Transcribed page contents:

━━━━━━━━

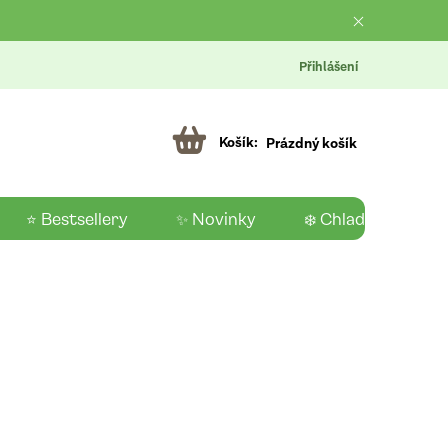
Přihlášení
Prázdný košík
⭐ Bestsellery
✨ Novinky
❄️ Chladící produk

━━━━━━━━

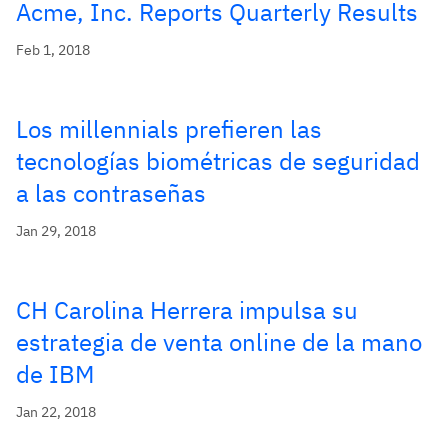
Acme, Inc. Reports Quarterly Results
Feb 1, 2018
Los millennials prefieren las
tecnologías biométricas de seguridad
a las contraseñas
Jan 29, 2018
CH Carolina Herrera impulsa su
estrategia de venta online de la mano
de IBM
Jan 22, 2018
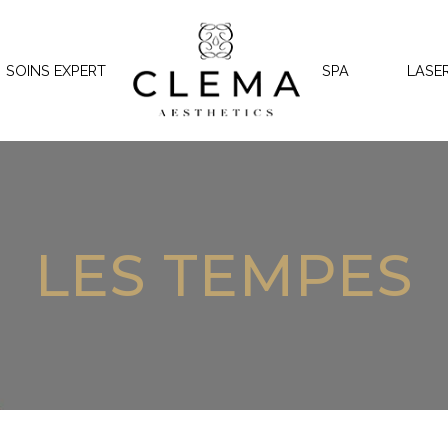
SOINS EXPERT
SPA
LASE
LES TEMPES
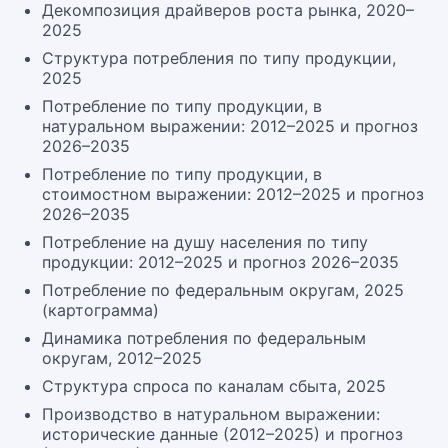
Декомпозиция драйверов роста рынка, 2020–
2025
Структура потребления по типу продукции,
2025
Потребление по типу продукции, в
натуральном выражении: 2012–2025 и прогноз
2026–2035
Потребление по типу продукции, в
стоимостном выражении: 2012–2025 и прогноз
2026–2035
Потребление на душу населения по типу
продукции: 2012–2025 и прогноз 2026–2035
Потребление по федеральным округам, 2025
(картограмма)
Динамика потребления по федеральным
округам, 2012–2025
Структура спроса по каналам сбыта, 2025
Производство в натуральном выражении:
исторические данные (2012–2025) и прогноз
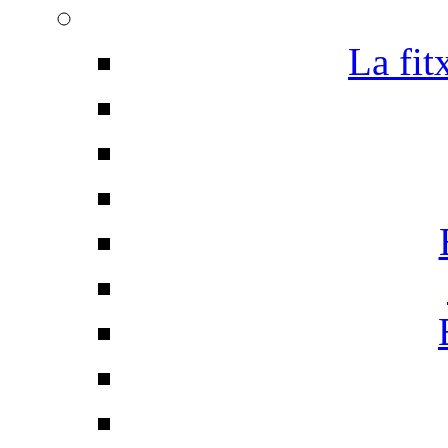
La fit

━━━━━━━━

PROBLEM DETAILS => Among the lines of the data, find every one that holds "выражении" and copy it.

YOUR SOLUTION =>
натуральном выражении: 2012–2025 и прогноз
стоимостном выражении: 2012–2025 и прогноз
Производство в натуральном выражении:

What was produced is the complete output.